» The task
A line below contains "laws, wealth limits, and", and a later one contains "been modified due". Repeat both, with every line between them, exactly.

» Listed entries
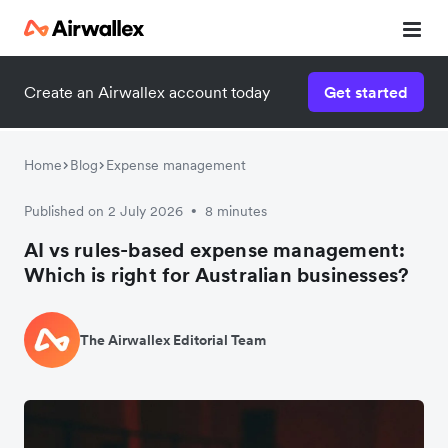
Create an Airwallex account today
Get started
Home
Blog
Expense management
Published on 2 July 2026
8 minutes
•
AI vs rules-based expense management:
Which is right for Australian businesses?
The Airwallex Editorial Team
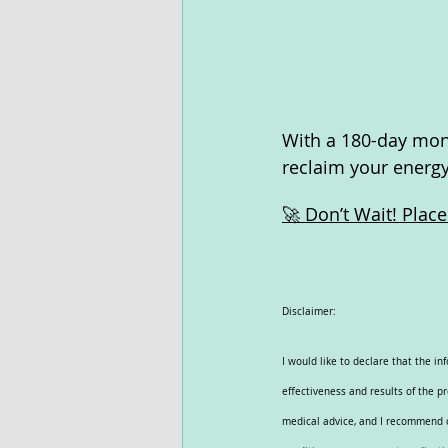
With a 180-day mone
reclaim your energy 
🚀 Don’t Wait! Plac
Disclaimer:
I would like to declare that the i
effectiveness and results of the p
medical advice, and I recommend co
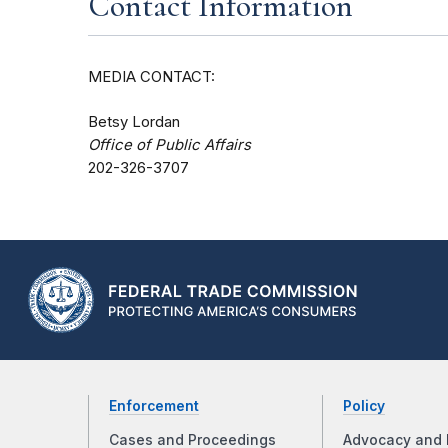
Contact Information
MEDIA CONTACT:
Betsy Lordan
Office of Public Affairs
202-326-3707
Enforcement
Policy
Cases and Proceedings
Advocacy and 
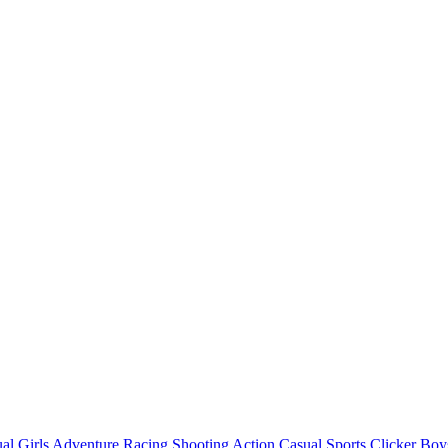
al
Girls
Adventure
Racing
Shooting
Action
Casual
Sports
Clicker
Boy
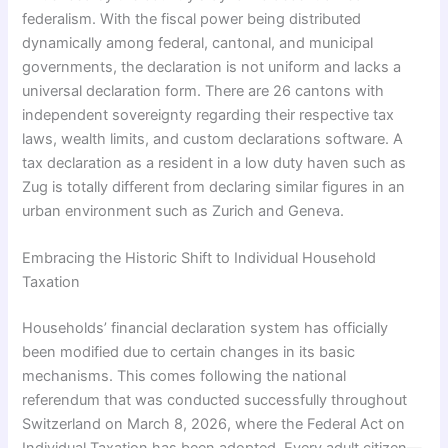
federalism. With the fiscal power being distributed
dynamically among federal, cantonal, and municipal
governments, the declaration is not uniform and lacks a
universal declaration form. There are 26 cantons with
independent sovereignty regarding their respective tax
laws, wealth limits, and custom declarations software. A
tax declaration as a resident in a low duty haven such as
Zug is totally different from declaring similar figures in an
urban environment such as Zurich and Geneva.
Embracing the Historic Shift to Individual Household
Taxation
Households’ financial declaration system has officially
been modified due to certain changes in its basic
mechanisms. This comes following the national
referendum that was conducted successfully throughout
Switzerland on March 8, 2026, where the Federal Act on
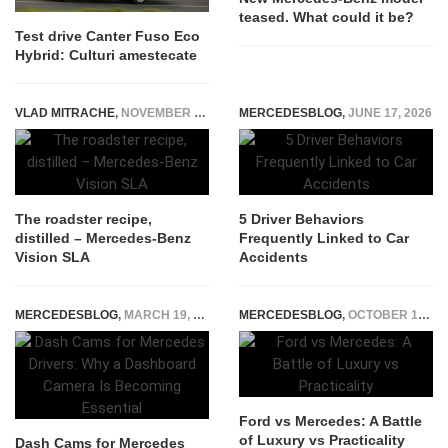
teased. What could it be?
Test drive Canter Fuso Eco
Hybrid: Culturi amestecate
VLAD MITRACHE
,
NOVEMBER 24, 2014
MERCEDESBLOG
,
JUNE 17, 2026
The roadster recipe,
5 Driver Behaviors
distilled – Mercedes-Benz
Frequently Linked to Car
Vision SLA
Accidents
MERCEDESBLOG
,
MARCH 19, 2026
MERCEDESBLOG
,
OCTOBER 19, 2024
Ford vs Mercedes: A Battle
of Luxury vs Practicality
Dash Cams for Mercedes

» Exercise response
laws, wealth limits, and custom declarations software. A
tax declaration as a resident in a low duty haven such as
Zug is totally different from declaring similar figures in an
urban environment such as Zurich and Geneva.
Embracing the Historic Shift to Individual Household
Taxation
Households’ financial declaration system has officially
been modified due to certain changes in its basic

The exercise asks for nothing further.